Get the supported cloud regions

ANY_REGION: ClassVar[List[str]] = ['any_region']

A special value that indicates a job may run in any region.

async _async_run(batch, dry_run, verbose, delete_scratch_on_exit, wait=True, open=False, disable_progress_bar=False, callback=None, token=None, **backend_kwargs)

Execute a batch.

Warning

This method should not be called directly. Instead, use batch.Batch.run() and pass ServiceBackend specific arguments as key-word arguments.

Parameters:
  • batch (Batch) – Batch to execute.

  • dry_run (bool) – If True, don’t execute code.

  • verbose (bool) – If True, print debugging output.

  • delete_scratch_on_exit (bool) – If True, delete temporary directories with intermediate files.
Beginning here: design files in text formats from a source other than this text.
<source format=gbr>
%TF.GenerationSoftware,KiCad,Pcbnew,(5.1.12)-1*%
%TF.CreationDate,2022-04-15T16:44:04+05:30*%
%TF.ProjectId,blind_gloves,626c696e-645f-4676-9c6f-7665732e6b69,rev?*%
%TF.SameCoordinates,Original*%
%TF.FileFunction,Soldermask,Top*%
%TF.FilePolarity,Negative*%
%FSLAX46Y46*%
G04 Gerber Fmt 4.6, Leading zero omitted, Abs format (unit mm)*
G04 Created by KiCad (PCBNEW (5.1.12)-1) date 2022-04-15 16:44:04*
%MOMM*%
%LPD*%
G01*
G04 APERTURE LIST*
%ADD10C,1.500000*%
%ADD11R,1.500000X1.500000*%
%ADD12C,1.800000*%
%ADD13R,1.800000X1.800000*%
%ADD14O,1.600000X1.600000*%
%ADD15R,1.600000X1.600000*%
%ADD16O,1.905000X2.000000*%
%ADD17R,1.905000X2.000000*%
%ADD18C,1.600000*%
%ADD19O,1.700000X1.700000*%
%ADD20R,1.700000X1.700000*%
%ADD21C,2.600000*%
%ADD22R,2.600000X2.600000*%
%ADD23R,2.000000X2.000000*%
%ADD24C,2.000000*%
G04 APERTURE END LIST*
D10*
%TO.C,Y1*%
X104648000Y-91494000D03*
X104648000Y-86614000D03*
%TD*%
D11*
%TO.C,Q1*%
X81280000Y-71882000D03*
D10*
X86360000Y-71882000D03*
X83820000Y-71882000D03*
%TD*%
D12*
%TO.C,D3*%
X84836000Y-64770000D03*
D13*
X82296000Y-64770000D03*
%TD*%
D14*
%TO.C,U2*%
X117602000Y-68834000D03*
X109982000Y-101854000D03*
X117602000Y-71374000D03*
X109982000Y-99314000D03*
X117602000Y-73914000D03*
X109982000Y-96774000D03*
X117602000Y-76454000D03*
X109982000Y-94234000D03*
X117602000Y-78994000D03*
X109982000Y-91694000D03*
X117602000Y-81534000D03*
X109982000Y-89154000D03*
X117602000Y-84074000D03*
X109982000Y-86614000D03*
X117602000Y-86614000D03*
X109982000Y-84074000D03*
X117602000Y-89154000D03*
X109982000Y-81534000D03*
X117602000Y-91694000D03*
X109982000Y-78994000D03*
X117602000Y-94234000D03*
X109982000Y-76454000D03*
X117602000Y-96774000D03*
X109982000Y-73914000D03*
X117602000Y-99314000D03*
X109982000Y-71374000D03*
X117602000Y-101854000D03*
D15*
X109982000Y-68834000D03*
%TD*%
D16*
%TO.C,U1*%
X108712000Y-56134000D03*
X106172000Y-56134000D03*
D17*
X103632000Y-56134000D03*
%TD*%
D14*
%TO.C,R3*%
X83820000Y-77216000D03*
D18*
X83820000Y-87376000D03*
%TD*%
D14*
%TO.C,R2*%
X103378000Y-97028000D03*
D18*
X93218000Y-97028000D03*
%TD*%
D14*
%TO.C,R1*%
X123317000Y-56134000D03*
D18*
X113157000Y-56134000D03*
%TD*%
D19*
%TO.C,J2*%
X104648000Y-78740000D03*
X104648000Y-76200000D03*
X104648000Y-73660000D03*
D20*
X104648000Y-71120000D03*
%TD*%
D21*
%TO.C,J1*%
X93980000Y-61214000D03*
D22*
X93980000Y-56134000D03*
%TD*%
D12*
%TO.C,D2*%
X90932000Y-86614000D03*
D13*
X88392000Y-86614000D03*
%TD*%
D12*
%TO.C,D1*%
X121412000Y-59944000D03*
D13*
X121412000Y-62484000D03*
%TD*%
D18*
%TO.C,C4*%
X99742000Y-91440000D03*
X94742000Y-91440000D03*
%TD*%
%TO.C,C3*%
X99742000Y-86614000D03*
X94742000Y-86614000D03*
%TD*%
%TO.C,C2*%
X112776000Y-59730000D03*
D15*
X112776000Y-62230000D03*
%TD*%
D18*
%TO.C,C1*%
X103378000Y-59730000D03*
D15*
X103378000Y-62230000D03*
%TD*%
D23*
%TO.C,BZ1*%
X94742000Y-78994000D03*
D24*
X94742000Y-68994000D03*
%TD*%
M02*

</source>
  • wait (bool) – If True, wait for the batch to finish executing before returning.

  • open (bool) – If True, open the UI page for the batch.
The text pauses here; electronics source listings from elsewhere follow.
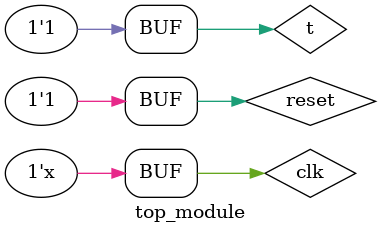
<source format=v>
module top_module ();
    reg clk, reset, t;
    wire q;
    initial begin
            clk=0; reset=0; t=0;
            #5 reset=1;
            #5 reset=0;
            #5 t=1;
            #5 reset=1;
    end
    always #5 clk = ~clk;
    tff under_test (clk, reset, t, q);

endmodule

</source>
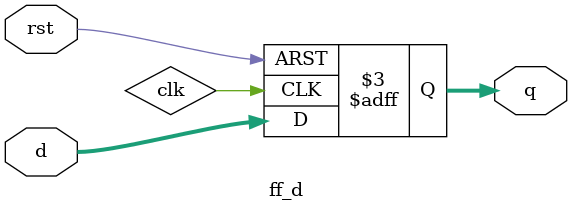
<source format=sv>
module ff_d #(parameter bits = 32)(
  input [bits - 1 : 0] d,
  input rst,
  output reg [bits - 1 : 0] q
);

always_ff @(posedge clk or posedge rst)
  begin
    if (rst == 1'b1 )
        q <= 1'b0;
    else
        q <= d;
  end
endmodule
</source>
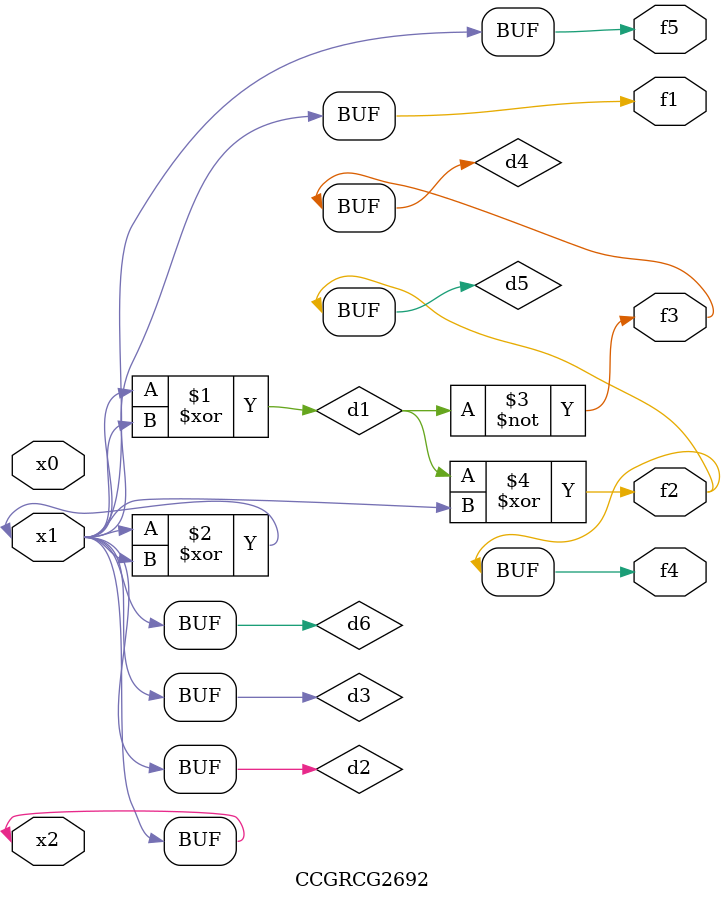
<source format=v>
module CCGRCG2692(
	input x0, x1, x2,
	output f1, f2, f3, f4, f5
);

	wire d1, d2, d3, d4, d5, d6;

	xor (d1, x1, x2);
	buf (d2, x1, x2);
	xor (d3, x1, x2);
	nor (d4, d1);
	xor (d5, d1, d2);
	buf (d6, d2, d3);
	assign f1 = d6;
	assign f2 = d5;
	assign f3 = d4;
	assign f4 = d5;
	assign f5 = d6;
endmodule

</source>
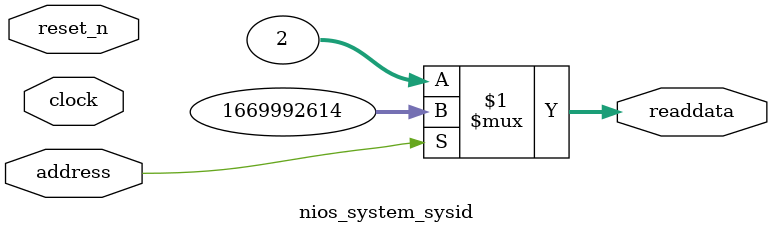
<source format=v>



// synthesis translate_off
`timescale 1ns / 1ps
// synthesis translate_on

// turn off superfluous verilog processor warnings 
// altera message_level Level1 
// altera message_off 10034 10035 10036 10037 10230 10240 10030 

module nios_system_sysid (
               // inputs:
                address,
                clock,
                reset_n,

               // outputs:
                readdata
             )
;

  output  [ 31: 0] readdata;
  input            address;
  input            clock;
  input            reset_n;

  wire    [ 31: 0] readdata;
  //control_slave, which is an e_avalon_slave
  assign readdata = address ? 1669992614 : 2;

endmodule



</source>
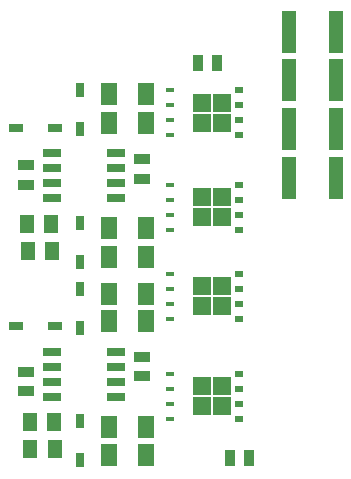
<source format=gtp>
G04*
G04 #@! TF.GenerationSoftware,Altium Limited,Altium Designer,20.1.12 (249)*
G04*
G04 Layer_Color=8421504*
%FSLAX44Y44*%
%MOMM*%
G71*
G04*
G04 #@! TF.SameCoordinates,BAD2E13A-ADEF-41FB-B1CA-1C4B7F66A015*
G04*
G04*
G04 #@! TF.FilePolarity,Positive*
G04*
G01*
G75*
%ADD14R,1.5000X1.5000*%
%ADD15R,1.5000X1.5000*%
%ADD16R,0.7500X0.5000*%
%ADD17R,0.7500X0.4000*%
%ADD18R,1.5000X1.5000*%
%ADD19R,1.5000X1.5000*%
%ADD20R,0.9600X1.3900*%
%ADD21R,1.2500X0.7500*%
%ADD22R,1.5250X0.6500*%
%ADD23R,1.2500X1.5500*%
%ADD24R,0.7500X1.2500*%
%ADD25R,1.3900X0.9600*%
%ADD26R,1.3561X1.8582*%
%ADD27R,1.2500X3.5200*%
D14*
X598000Y581500D02*
D03*
X615000D02*
D03*
D15*
X598000Y598500D02*
D03*
X615000D02*
D03*
D16*
X629050Y570949D02*
D03*
Y583649D02*
D03*
Y596349D02*
D03*
Y609049D02*
D03*
X629050Y529052D02*
D03*
Y516352D02*
D03*
Y503652D02*
D03*
Y490952D02*
D03*
X629050Y415951D02*
D03*
Y428652D02*
D03*
Y441352D02*
D03*
Y454052D02*
D03*
X629050Y369048D02*
D03*
Y356348D02*
D03*
Y343648D02*
D03*
Y330948D02*
D03*
D17*
X570950Y570948D02*
D03*
Y583648D02*
D03*
Y596348D02*
D03*
Y609048D02*
D03*
X570950Y529051D02*
D03*
Y516351D02*
D03*
Y503651D02*
D03*
Y490951D02*
D03*
X570950Y415952D02*
D03*
Y428652D02*
D03*
Y441352D02*
D03*
Y454052D02*
D03*
X570950Y369050D02*
D03*
Y356351D02*
D03*
Y343651D02*
D03*
Y330951D02*
D03*
D18*
X615000Y518500D02*
D03*
X598000D02*
D03*
Y443500D02*
D03*
X615000D02*
D03*
Y358500D02*
D03*
X598000D02*
D03*
D19*
X615000Y501500D02*
D03*
X598000D02*
D03*
Y426500D02*
D03*
X615000D02*
D03*
Y341500D02*
D03*
X598000D02*
D03*
D20*
X638100Y297500D02*
D03*
X621900D02*
D03*
X594400Y632500D02*
D03*
X610600D02*
D03*
D21*
X440374Y577311D02*
D03*
X473374D02*
D03*
Y409502D02*
D03*
X440374D02*
D03*
D22*
X471045Y555818D02*
D03*
Y543118D02*
D03*
Y530418D02*
D03*
Y517718D02*
D03*
X525285D02*
D03*
Y530418D02*
D03*
Y543118D02*
D03*
Y555818D02*
D03*
X471045Y388010D02*
D03*
Y375310D02*
D03*
Y362610D02*
D03*
Y349910D02*
D03*
X525285D02*
D03*
Y362610D02*
D03*
Y375310D02*
D03*
Y388010D02*
D03*
D23*
X450374Y473183D02*
D03*
X470874D02*
D03*
X470250Y496226D02*
D03*
X449750D02*
D03*
X472750Y328417D02*
D03*
X452250D02*
D03*
X452707Y305375D02*
D03*
X473208D02*
D03*
D24*
X495166Y408252D02*
D03*
Y441252D02*
D03*
Y609061D02*
D03*
Y576061D02*
D03*
Y463500D02*
D03*
Y496500D02*
D03*
X495000Y329000D02*
D03*
Y296000D02*
D03*
D25*
X449372Y545600D02*
D03*
Y529400D02*
D03*
X546957Y534400D02*
D03*
Y550600D02*
D03*
X546957Y383100D02*
D03*
Y366900D02*
D03*
X449372Y370600D02*
D03*
Y354400D02*
D03*
D26*
X550261Y605852D02*
D03*
X519739D02*
D03*
X550261Y581352D02*
D03*
X519739D02*
D03*
X550261Y468180D02*
D03*
X519739D02*
D03*
X550261Y492180D02*
D03*
X519739D02*
D03*
X550261Y437060D02*
D03*
X519739D02*
D03*
X550261Y413544D02*
D03*
X519739D02*
D03*
X550261Y300380D02*
D03*
X519739D02*
D03*
X550261Y324380D02*
D03*
X519739D02*
D03*
D27*
X711300Y535000D02*
D03*
X671700D02*
D03*
Y576243D02*
D03*
X711300D02*
D03*
X671700Y617485D02*
D03*
X711300D02*
D03*
X671700Y658728D02*
D03*
X711300D02*
D03*
M02*

</source>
  • disable_progress_bar (bool) – If True, disable the progress bar.

  • callback (Optional[str]) – If not None, a URL that will receive at most one POST request after the entire batch completes.

  • token (Optional[str]) – If not None, a string used for idempotency of batch submission.

Return type:

Optional[Batch]

static supported_regions()

Get the supported cloud regions

Examples

>>> regions = ServiceBackend.supported_regions()
Returns:

A list of the supported cloud regions